● **TASK BRIEF**: Print every entry exactly as it appears, but skip the pictures.

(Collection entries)
*****

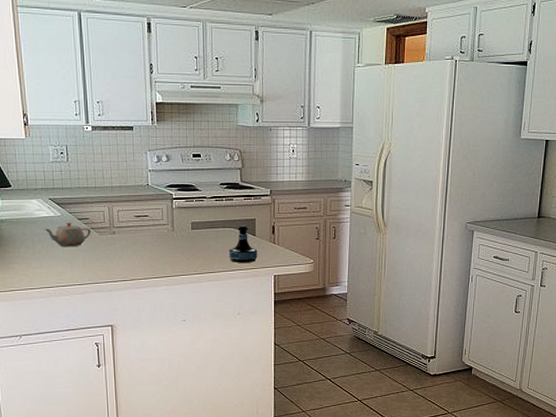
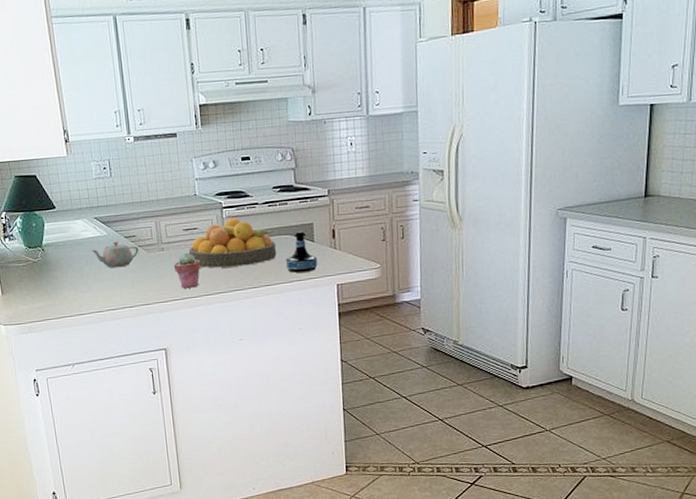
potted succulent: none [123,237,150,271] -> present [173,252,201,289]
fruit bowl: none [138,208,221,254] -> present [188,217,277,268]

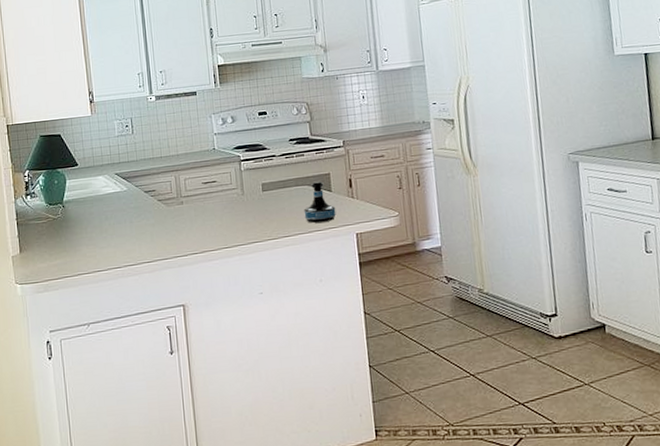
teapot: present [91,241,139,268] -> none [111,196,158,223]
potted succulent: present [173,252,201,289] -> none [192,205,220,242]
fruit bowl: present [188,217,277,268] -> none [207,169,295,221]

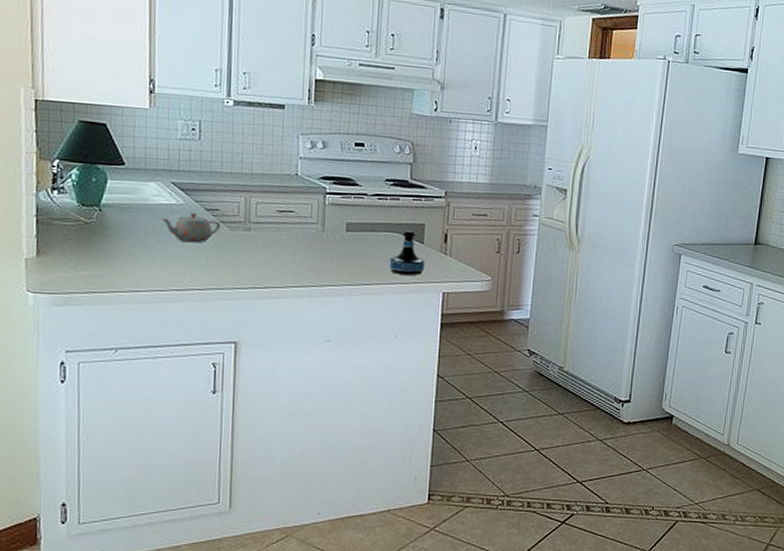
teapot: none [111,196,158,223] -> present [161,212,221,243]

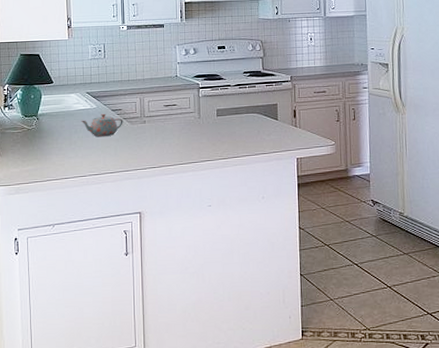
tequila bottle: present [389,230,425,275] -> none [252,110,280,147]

*****

● **WRITTEN ANSWER**:
potted succulent: none [123,237,150,271] -> present [173,252,201,289]
fruit bowl: none [138,208,221,254] -> present [188,217,277,268]

teapot: present [91,241,139,268] -> none [111,196,158,223]
potted succulent: present [173,252,201,289] -> none [192,205,220,242]
fruit bowl: present [188,217,277,268] -> none [207,169,295,221]

teapot: none [111,196,158,223] -> present [161,212,221,243]

tequila bottle: present [389,230,425,275] -> none [252,110,280,147]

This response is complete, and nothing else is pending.